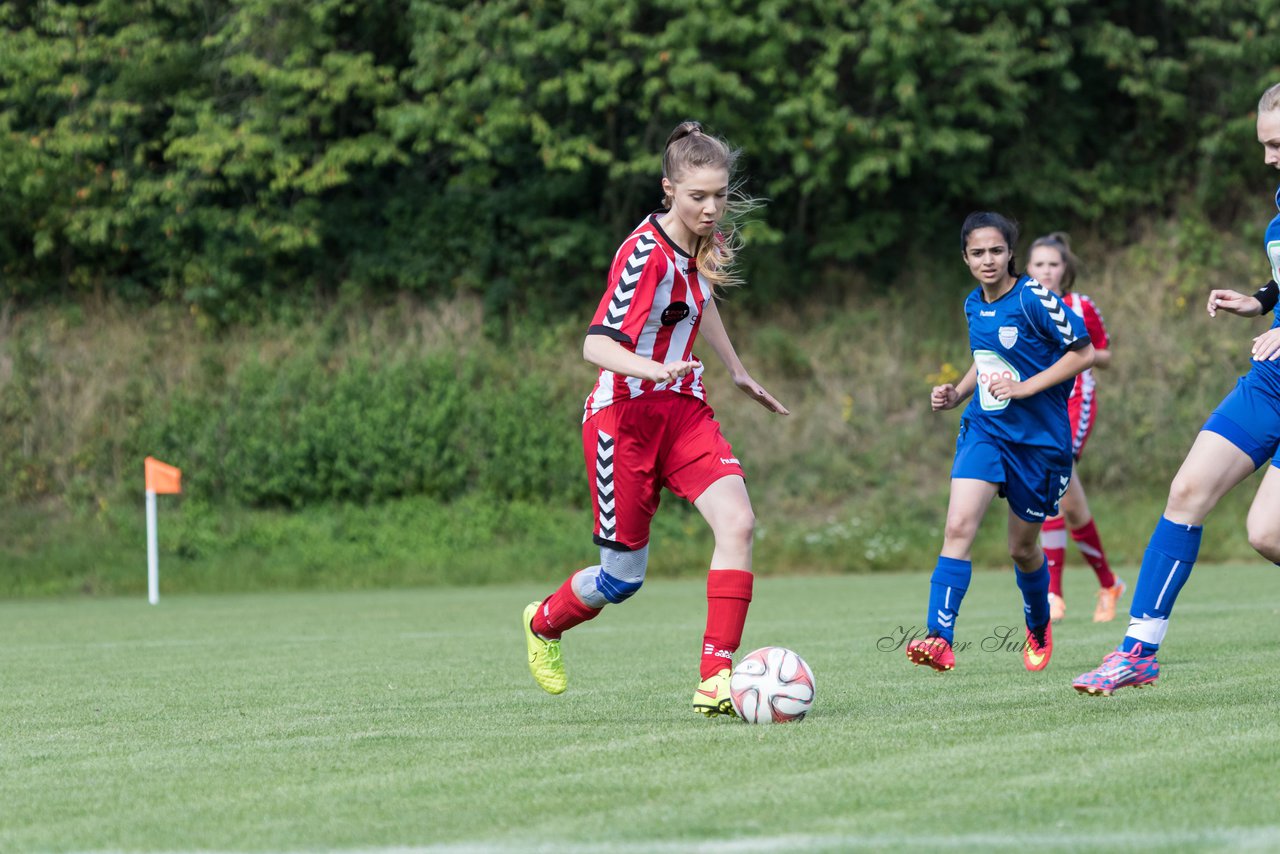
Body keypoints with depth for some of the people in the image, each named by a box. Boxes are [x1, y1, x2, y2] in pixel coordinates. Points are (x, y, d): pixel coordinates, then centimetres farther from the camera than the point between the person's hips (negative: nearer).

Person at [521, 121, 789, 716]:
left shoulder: (707, 243, 2)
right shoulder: (646, 254, -21)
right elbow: (596, 345, -29)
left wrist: (737, 371, 33)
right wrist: (653, 369, -47)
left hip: (684, 410, 7)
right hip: (625, 415, -6)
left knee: (737, 522, -19)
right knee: (624, 577, 2)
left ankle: (715, 679, -20)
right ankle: (543, 624, 36)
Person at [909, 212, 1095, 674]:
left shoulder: (1034, 299, -14)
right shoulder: (974, 305, 5)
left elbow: (1084, 353, -12)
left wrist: (1023, 387, -19)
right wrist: (956, 393, 6)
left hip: (1039, 438, -4)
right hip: (984, 429, 4)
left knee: (1022, 548, 10)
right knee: (958, 528, -18)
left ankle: (1039, 628, 39)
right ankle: (940, 639, -24)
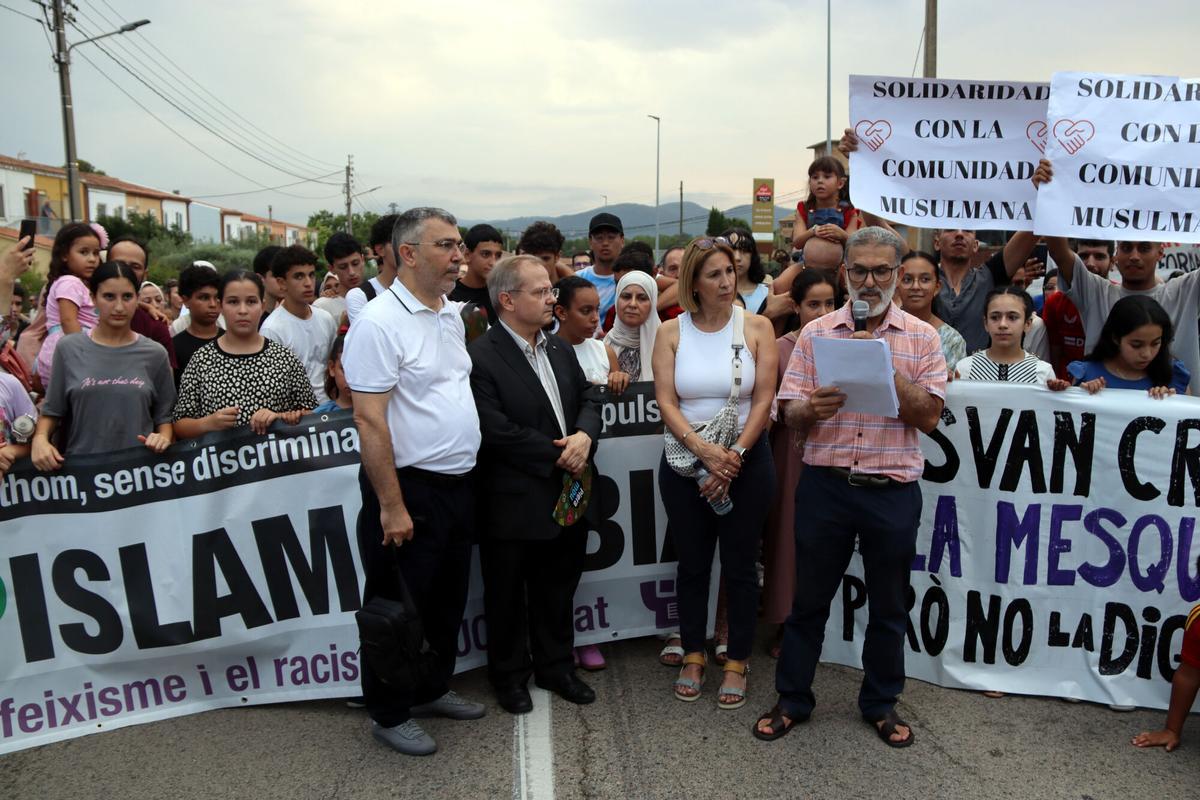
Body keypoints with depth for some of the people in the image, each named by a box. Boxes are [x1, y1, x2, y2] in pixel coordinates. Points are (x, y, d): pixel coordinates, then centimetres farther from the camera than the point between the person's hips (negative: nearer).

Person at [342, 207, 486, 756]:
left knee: (447, 599, 20)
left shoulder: (451, 315, 9)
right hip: (410, 487, -8)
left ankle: (433, 690, 38)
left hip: (457, 484, 8)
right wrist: (392, 506, -21)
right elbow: (369, 420, -20)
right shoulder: (380, 322, -17)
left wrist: (465, 479, 16)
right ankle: (389, 714, 24)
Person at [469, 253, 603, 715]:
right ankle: (509, 676, 31)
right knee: (508, 598, 13)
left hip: (567, 497, 7)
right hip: (513, 503, -7)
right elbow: (495, 430, -22)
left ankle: (556, 667, 38)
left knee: (558, 591, 20)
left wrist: (584, 436, -11)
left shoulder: (559, 348, 9)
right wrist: (559, 455, -17)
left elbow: (588, 398, 11)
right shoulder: (481, 357, -17)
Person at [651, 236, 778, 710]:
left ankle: (737, 663, 23)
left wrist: (733, 457, -17)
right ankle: (693, 656, 28)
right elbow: (665, 401, -8)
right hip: (685, 460, 1)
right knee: (692, 564, 12)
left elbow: (763, 401, -7)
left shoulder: (756, 327, -2)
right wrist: (704, 450, -21)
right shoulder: (671, 332, -1)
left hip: (746, 460, -1)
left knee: (740, 565, 8)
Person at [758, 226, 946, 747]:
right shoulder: (815, 333, 4)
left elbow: (928, 415, -6)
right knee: (809, 597, 10)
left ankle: (881, 703, 32)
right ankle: (792, 699, 26)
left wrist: (884, 367, -17)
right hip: (825, 485, 0)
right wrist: (811, 409, -22)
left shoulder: (921, 338, 3)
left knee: (889, 605, 13)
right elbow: (791, 415, 1)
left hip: (893, 490, 0)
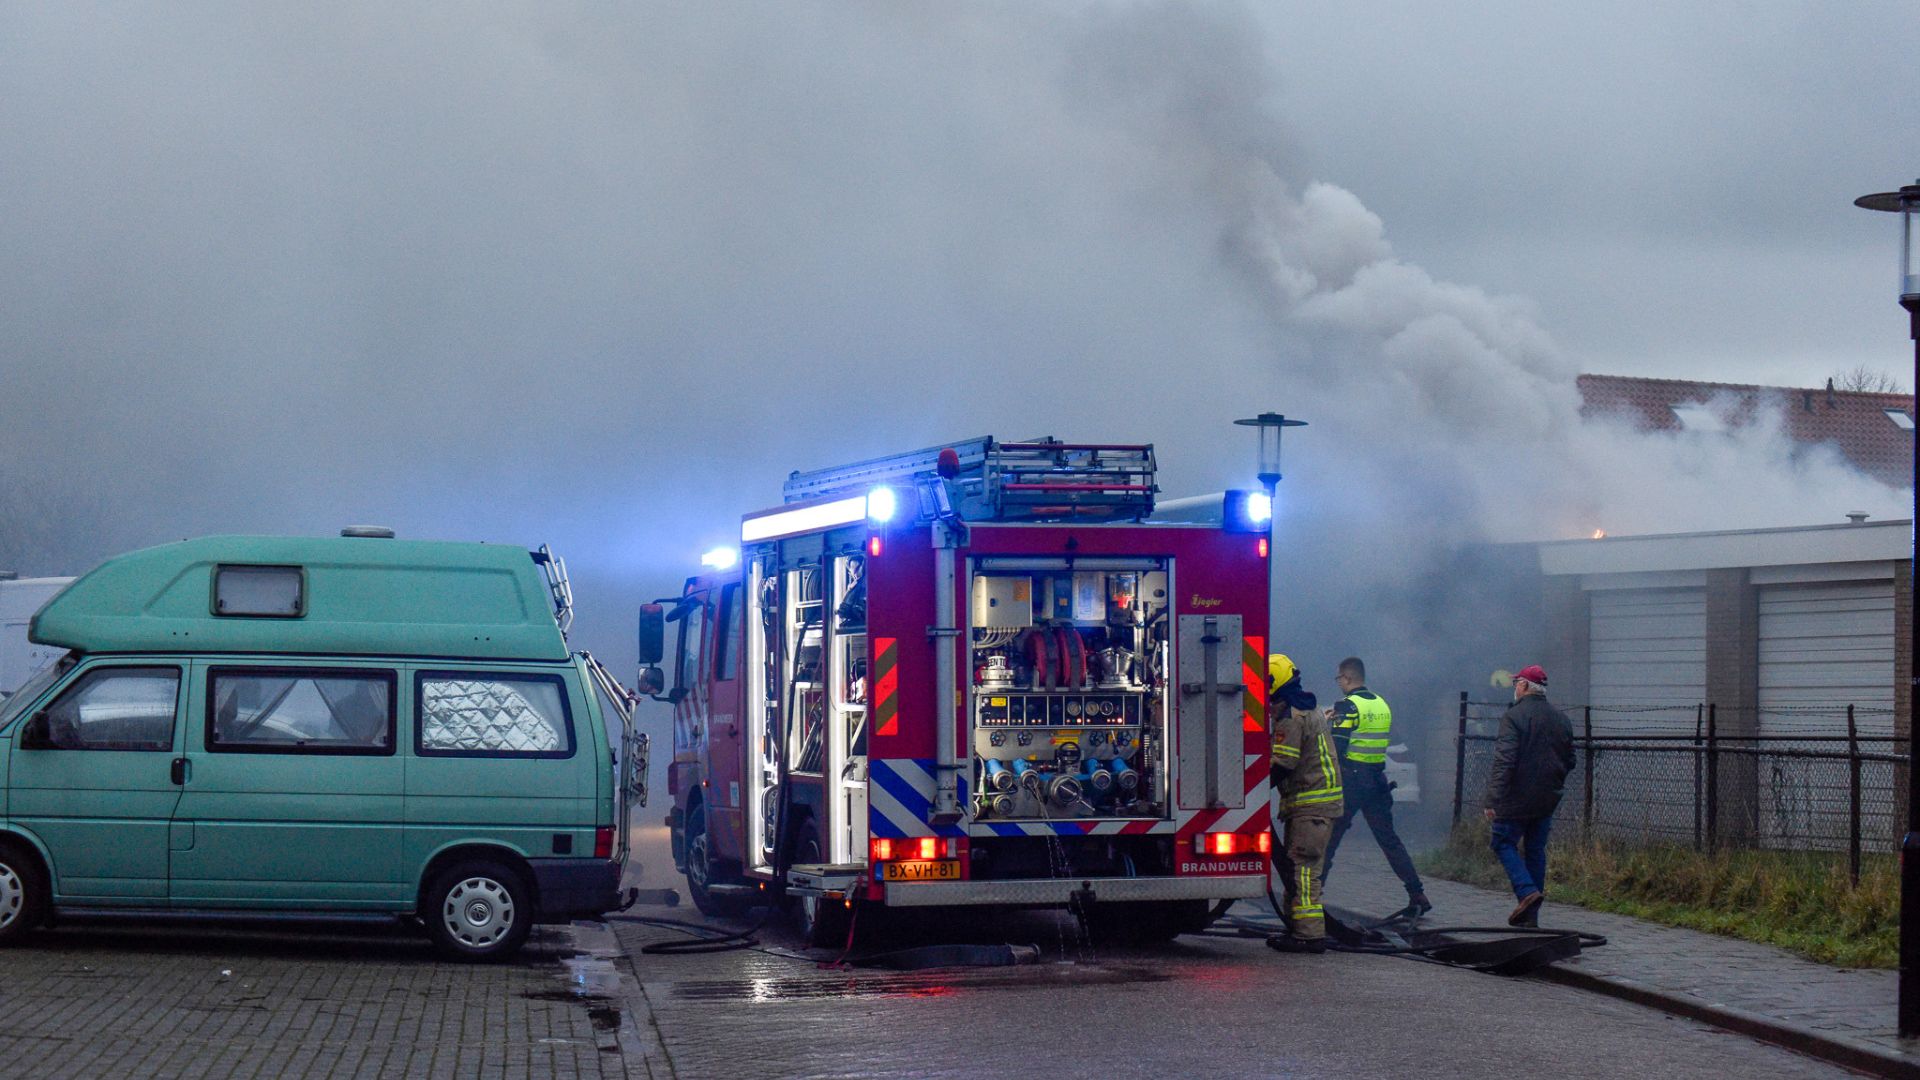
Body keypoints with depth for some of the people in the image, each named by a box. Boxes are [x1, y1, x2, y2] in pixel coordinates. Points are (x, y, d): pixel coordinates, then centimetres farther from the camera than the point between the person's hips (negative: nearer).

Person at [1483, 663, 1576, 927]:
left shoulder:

☆ ☆ ☆ ☆ ☆

**EXERCISE**
Rewrite the lines of every item above, changing each "Person at" to "Individual at" and leaving all other text unchanged. Omit the pictures from your answer.

**OUTPUT OF THE EXERCISE**
Body keypoints with depth for some of the people in the image, each named by a box. Boxes are [x1, y1, x2, y2] in pixel coordinates. Points are (x, y, d): pixel coordinates, then centimetres farther from the camera than the point between the person's hips (negative: nearer).

Individual at [521, 121, 789, 716]:
left shoulder: (707, 243, 2)
right shoulder: (646, 254, -21)
right elbow: (596, 345, -29)
left wrist: (737, 371, 33)
right wrist: (653, 369, -47)
left hip: (684, 410, 7)
right hip: (625, 415, -6)
left knee: (737, 522, -19)
right knee: (624, 577, 2)
left ankle: (715, 679, -20)
right ankle: (543, 624, 36)
Individual at [909, 212, 1095, 674]:
left shoulder: (1034, 299, -14)
right shoulder: (974, 305, 5)
left elbow: (1084, 353, -12)
left wrist: (1023, 387, -19)
right wrist: (956, 393, 6)
left hip: (1039, 438, -4)
right hip: (984, 429, 4)
left knee: (1022, 548, 10)
right knee: (958, 528, -18)
left ankle: (1039, 628, 39)
right ankle: (940, 639, -24)
Body keypoints with depth for some of the people in the image, each named by a box. Boxes are [x1, y1, x2, y2] in pixel coordinates. Points are (x, y, d): pixel coordinates, then centimetres farther from the camera than the point between the person's hips (negative: nearer).

Individual at [342, 207, 486, 756]:
left knee: (447, 599, 20)
left shoulder: (451, 315, 9)
right hip: (410, 487, -8)
left ankle: (433, 690, 38)
left hip: (457, 484, 8)
right wrist: (392, 506, -21)
right elbow: (369, 420, -20)
right shoulder: (380, 322, -17)
left wrist: (465, 479, 16)
right ankle: (389, 714, 24)
Individual at [469, 253, 603, 715]:
right ankle: (509, 676, 31)
right knee: (508, 598, 13)
left hip: (567, 497, 7)
right hip: (513, 503, -7)
right elbow: (495, 430, -22)
left ankle: (556, 667, 38)
left knee: (558, 591, 20)
left wrist: (584, 436, -11)
left shoulder: (559, 348, 9)
right wrist: (559, 455, -17)
left elbow: (588, 398, 11)
right shoulder: (481, 357, -17)
Individual at [651, 236, 778, 710]:
left ankle: (737, 663, 23)
left wrist: (733, 457, -17)
right ankle: (693, 656, 28)
right elbow: (665, 401, -8)
right hip: (685, 460, 1)
right knee: (692, 564, 12)
left elbow: (763, 401, -7)
left shoulder: (756, 327, -2)
right wrist: (704, 450, -21)
right shoulder: (671, 332, -1)
left hip: (746, 460, -1)
left knee: (740, 565, 8)
Individual at [758, 226, 946, 747]:
right shoulder: (815, 333, 4)
left elbow: (928, 415, -6)
right knee: (809, 597, 10)
left ankle: (881, 703, 32)
right ankle: (792, 699, 26)
left wrist: (884, 367, -17)
right hip: (825, 485, 0)
right wrist: (811, 409, -22)
left shoulder: (921, 338, 3)
left knee: (889, 605, 13)
right elbow: (791, 415, 1)
left hip: (893, 490, 0)
Body keypoints with depth for some of the people in the image, each named by a box. Boxes are [x1, y1, x2, y2] in pixel coordinates. Points are (x, y, d): pixel coordinates, then centimetres farther from the camera than the point between the person's hips (negative: nearer).

Individual at [1483, 663, 1576, 927]:
left shoulder:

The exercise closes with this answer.